Zwei Millionen Euro für Projekt in der Kohleregion
n-tv
Mit zwei Millionen Euro will der Bund ein Projekt in Halle fördern, das sich mit dem Selbstverständnis der Menschen in der Kohleregion auseinandersetzt. Wie gehen die Forscher das an?
Halle (dpa/sa) - Wie kann Strukturwandel positiv vermittelt werden? Welches Selbstverständnis haben die Menschen in der Kohleregion von Sachsen-Anhalt? Mit diesen Fragen wollen sich das Institut für Strukturwandel und Transformation der Martin-Luther-Universität Halle-Wittenberg (MLU) und der Verein Werkleitz auseinandersetzen. Dafür stellt der Bund insgesamt zwei Millionen Euro zur Verfügung.
"Meine Vermutung ist, dass einige Angst vor großer Veränderung haben - dabei sind wir doch längst auf dem Weg in eine neue Zukunft", sagte Jonathan Everts vom Institut für Strukturwandel und Nachhaltigkeit der MLU am Freitag im Interview der Deutschen Presse-Agentur. Das Projektteam, das sich selbst als "Agentur für Aufbruch" bezeichnet, will deshalb erforschen, wie Menschen Strukturwandel verstehen und herausfinden, wie Transformation erlebt und gestaltet wird. Zur Finanzierung des Projekts brachte Ministerpräsident Reiner Haseloff am Freitag einen Fördermittelbescheid nach Halle.

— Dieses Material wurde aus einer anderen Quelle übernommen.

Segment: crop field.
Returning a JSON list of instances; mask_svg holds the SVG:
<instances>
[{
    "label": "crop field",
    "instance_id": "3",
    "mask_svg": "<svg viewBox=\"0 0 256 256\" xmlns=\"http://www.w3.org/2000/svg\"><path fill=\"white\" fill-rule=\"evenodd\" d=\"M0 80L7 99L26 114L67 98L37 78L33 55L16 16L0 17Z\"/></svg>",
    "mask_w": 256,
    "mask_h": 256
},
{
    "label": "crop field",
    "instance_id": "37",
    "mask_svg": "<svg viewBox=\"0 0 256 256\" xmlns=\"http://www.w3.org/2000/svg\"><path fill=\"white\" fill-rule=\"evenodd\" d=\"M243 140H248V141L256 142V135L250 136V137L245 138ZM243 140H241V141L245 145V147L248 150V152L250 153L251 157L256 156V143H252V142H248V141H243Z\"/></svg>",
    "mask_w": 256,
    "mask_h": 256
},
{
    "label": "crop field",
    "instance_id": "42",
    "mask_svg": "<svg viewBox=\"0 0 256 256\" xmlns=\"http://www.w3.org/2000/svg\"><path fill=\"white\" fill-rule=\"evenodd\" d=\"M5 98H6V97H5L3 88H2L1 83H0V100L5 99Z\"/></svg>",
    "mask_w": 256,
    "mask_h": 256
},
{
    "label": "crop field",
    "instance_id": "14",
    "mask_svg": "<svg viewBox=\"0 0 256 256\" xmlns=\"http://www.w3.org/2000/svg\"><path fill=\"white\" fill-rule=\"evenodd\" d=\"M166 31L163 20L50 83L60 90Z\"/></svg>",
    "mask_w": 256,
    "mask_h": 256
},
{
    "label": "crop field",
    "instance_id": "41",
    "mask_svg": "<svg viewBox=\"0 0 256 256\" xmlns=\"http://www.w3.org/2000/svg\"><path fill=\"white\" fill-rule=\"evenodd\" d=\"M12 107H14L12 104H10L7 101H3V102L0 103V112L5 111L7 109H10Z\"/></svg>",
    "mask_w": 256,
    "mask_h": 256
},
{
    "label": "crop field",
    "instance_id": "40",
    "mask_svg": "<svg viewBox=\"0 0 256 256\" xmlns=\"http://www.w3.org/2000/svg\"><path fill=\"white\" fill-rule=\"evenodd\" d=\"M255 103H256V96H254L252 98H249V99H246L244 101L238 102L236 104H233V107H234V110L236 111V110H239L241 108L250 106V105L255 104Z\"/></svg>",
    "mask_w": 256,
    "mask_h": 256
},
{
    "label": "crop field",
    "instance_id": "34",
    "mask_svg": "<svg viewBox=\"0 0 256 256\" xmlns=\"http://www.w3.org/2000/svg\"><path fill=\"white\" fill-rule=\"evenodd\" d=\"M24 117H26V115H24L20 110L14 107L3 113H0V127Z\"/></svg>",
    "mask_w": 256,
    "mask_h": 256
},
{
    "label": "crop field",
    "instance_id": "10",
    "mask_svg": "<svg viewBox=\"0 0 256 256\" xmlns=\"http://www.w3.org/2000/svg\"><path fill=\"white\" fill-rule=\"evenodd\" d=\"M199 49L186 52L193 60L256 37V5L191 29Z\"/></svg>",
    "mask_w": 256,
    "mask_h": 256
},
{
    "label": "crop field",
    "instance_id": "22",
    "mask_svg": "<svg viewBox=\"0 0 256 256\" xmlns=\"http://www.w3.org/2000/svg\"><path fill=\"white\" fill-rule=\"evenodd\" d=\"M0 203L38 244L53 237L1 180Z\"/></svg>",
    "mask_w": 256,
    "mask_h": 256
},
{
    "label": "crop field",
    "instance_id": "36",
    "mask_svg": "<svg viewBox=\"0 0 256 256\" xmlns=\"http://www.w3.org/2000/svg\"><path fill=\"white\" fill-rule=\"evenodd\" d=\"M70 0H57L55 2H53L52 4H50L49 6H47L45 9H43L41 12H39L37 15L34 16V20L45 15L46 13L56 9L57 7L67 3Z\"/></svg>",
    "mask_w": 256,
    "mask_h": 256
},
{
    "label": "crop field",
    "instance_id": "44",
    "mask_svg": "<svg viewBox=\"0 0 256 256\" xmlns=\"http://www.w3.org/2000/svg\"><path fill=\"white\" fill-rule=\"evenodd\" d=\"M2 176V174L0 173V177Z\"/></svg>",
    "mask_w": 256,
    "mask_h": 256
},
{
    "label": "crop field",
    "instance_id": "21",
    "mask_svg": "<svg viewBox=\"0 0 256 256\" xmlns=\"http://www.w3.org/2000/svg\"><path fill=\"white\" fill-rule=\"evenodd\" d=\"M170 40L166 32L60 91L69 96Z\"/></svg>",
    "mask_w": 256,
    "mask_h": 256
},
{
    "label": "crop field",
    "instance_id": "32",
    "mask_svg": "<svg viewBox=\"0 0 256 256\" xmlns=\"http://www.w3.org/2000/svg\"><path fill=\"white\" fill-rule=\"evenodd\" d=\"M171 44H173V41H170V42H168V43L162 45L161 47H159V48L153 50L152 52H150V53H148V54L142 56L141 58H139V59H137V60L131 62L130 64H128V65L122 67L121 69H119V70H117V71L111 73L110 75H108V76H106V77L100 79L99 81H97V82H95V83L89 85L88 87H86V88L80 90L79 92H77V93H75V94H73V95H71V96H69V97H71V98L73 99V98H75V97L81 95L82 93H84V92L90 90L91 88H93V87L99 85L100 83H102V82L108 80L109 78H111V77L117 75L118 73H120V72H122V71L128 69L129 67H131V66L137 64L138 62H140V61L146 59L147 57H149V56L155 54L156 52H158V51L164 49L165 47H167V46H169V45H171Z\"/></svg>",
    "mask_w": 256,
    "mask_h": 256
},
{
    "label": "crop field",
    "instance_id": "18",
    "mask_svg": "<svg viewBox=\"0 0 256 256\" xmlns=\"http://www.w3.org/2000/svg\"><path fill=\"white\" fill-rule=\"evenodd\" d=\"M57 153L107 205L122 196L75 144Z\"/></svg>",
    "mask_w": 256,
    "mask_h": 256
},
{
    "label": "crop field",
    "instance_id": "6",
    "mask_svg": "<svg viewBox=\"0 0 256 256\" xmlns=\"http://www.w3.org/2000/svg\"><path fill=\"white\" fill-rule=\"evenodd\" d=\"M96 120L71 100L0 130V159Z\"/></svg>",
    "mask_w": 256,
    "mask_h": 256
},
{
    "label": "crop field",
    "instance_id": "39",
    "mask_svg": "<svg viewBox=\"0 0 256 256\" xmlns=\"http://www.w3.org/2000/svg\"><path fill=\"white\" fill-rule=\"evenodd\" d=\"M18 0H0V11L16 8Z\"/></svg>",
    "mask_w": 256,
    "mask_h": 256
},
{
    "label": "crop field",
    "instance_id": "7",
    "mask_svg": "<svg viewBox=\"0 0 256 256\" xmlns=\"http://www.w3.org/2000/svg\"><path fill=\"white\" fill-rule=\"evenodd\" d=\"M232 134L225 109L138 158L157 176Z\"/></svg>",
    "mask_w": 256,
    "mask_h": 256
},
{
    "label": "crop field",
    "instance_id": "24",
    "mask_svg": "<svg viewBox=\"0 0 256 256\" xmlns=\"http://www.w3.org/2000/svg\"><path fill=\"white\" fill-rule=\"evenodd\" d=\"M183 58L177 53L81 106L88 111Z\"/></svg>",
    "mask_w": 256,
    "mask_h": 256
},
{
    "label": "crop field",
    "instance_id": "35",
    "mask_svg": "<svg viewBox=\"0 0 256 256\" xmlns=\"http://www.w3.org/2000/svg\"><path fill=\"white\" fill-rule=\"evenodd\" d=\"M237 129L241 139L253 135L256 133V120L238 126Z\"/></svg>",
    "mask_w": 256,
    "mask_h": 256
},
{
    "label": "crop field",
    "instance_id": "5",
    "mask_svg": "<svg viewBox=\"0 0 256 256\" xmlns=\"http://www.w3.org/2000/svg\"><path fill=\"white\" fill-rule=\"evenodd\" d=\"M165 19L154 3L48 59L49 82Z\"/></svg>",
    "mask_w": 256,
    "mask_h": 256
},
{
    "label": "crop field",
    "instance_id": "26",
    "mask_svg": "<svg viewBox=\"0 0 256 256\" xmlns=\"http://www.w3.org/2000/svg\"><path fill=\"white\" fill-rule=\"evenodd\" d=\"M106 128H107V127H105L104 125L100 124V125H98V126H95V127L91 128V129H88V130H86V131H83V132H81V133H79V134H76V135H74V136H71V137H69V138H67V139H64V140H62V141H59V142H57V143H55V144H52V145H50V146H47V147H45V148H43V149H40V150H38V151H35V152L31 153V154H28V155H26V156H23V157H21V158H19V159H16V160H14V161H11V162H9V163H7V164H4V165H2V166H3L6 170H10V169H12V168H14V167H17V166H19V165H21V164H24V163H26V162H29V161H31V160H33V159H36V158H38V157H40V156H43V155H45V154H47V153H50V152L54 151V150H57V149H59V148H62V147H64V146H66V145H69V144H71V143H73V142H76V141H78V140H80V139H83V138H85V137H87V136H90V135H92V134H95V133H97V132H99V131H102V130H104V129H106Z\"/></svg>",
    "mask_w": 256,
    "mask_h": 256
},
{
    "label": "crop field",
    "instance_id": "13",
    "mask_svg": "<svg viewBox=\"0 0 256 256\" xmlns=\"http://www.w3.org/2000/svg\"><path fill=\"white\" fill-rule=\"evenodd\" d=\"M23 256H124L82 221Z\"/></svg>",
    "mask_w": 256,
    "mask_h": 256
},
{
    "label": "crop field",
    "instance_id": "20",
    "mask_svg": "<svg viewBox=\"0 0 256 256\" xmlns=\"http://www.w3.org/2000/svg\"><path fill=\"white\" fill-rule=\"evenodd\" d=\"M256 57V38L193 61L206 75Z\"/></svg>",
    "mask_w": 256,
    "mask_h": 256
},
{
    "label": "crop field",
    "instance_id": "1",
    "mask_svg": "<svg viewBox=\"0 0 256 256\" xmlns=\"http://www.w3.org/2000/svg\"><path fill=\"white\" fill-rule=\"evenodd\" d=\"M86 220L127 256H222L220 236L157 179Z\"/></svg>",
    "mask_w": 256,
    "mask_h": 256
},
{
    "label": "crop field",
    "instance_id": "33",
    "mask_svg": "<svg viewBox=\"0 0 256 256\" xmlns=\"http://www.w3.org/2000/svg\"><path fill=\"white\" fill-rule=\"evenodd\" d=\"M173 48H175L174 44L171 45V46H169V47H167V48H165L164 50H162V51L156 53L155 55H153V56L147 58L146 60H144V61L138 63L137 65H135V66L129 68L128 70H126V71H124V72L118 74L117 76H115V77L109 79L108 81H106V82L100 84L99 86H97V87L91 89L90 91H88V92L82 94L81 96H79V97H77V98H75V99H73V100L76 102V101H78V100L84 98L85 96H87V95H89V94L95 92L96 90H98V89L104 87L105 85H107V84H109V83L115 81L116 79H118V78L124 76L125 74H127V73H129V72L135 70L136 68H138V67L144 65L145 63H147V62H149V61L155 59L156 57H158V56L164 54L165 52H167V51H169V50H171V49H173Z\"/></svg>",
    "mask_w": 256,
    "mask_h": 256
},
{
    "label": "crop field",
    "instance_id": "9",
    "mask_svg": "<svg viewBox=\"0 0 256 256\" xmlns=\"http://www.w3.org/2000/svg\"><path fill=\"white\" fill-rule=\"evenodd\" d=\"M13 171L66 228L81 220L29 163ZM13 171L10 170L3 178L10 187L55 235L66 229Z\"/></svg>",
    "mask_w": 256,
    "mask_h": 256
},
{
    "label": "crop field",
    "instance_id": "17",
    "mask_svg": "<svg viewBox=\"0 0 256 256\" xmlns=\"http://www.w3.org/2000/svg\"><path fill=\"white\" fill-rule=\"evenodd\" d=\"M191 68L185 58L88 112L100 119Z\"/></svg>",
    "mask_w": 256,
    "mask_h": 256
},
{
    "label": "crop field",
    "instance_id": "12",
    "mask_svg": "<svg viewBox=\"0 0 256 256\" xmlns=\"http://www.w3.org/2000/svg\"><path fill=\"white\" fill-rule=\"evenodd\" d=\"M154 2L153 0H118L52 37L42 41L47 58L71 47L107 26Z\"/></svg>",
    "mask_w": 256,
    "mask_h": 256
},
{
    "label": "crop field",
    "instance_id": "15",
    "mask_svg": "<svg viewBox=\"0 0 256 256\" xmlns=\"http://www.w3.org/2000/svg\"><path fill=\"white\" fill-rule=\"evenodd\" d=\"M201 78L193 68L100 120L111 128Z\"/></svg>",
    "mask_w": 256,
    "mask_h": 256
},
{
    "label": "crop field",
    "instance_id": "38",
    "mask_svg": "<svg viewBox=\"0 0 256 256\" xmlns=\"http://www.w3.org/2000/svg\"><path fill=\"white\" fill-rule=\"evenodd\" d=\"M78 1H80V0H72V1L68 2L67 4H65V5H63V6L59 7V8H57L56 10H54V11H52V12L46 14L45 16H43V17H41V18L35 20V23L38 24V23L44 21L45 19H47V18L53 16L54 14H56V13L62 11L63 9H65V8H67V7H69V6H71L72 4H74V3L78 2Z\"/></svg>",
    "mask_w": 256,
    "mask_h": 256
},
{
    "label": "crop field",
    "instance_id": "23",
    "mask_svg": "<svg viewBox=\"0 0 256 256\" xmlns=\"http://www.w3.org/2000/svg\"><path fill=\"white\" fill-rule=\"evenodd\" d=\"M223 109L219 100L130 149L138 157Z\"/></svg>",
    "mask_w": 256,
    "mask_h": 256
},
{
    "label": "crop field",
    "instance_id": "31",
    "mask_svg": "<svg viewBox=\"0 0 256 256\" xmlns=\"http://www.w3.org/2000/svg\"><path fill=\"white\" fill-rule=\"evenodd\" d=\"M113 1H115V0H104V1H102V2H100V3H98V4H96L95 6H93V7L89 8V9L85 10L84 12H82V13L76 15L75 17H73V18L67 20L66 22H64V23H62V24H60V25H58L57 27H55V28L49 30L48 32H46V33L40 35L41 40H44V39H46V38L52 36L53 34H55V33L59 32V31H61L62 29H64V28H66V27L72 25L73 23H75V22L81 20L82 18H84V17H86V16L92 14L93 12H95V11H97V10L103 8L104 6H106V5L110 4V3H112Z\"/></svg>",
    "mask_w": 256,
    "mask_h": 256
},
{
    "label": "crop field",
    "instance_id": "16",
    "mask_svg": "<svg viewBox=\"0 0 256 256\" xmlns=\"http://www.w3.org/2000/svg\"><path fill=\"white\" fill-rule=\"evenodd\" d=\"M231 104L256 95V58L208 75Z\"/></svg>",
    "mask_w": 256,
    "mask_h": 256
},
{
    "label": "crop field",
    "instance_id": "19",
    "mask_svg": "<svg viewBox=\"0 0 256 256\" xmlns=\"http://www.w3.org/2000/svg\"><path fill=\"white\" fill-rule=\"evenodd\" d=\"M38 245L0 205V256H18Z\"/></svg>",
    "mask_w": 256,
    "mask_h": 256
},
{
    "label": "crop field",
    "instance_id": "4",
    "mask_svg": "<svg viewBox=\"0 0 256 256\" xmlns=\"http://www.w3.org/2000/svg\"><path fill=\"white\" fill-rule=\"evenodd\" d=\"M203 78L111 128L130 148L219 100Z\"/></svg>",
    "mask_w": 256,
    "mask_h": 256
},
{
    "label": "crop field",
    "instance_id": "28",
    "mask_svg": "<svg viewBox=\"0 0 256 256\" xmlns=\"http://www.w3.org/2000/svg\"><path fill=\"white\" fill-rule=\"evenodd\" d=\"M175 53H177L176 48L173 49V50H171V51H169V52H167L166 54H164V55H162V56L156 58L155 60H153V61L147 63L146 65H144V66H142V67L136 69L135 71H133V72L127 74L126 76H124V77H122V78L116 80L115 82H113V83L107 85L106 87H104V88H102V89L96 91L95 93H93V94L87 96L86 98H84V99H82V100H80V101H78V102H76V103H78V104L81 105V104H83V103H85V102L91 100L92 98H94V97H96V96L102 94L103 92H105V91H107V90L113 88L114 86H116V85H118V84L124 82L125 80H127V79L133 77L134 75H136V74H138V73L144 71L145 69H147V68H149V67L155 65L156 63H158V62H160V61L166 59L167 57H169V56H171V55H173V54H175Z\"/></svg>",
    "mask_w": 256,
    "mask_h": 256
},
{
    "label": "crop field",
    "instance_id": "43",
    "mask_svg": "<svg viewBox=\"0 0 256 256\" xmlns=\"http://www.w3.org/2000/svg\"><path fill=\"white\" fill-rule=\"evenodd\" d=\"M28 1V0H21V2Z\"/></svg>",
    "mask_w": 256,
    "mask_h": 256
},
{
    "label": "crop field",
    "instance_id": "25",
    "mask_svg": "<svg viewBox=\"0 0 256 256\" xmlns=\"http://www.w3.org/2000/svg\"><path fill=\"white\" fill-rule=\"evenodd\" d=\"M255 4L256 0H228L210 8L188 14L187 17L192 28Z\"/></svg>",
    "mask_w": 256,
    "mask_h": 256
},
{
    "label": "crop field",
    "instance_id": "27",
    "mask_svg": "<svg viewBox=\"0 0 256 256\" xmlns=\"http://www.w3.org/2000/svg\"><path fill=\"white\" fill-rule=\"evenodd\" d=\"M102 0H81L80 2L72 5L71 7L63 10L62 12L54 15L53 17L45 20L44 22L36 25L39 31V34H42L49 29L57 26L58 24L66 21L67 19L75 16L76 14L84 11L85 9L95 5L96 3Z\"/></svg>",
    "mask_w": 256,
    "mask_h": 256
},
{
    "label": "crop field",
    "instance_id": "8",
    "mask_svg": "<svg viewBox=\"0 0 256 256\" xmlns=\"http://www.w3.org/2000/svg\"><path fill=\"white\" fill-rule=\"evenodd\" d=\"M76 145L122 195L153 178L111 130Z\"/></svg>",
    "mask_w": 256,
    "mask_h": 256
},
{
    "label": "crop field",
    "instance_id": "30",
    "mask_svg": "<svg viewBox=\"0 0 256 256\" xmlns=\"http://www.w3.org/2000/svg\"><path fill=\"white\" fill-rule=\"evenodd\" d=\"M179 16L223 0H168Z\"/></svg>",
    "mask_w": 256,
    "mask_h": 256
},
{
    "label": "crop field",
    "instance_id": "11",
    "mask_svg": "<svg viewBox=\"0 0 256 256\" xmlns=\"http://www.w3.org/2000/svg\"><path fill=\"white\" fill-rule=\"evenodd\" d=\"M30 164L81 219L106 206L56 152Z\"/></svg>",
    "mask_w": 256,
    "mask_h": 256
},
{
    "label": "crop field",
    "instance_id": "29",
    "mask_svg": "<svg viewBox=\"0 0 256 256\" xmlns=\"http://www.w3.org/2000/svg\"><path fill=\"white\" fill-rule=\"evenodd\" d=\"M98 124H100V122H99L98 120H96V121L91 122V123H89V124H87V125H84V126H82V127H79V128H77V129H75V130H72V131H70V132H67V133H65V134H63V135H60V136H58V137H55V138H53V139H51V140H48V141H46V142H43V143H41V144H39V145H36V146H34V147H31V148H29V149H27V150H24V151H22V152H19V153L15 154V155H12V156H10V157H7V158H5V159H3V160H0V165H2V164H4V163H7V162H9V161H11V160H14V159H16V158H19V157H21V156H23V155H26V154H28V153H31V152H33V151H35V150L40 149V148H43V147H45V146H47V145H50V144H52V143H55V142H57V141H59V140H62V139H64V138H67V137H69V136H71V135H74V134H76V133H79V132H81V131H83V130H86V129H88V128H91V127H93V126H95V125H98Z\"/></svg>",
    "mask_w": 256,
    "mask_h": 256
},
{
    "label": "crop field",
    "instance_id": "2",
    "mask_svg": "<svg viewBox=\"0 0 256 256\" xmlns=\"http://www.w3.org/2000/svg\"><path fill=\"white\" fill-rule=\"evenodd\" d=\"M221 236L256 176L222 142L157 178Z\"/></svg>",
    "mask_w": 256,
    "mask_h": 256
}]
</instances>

Konkret wollen Künstler und Forscher ihr Vorhaben über verschiedene Teilprojekte umsetzen. So sollen Studierende Menschen aus dem Mitteldeutschen Revier in Text und Bild porträtieren. Dabei sollen ihre aktuellen Bedürfnisse und Realitäten im Vordergrund stehen. "Wir reden viel über das, was war, und das, was vielleicht sein wird, aber wenig über das Jetzt", sagte Everts, der das Projekt gemeinsam mit dem Direktor von Werkleitz, Daniel Herrmann, leitet. "Aber das ist wichtig, immerhin leben wir darin." Das Revier umfasst in Sachsen-Anhalt fünf Regionen: die Stadt Halle, den Landkreis Anhalt-Bitterfeld, den Burgenlandkreis, Mansfeld-Südharz und den Saalekreis.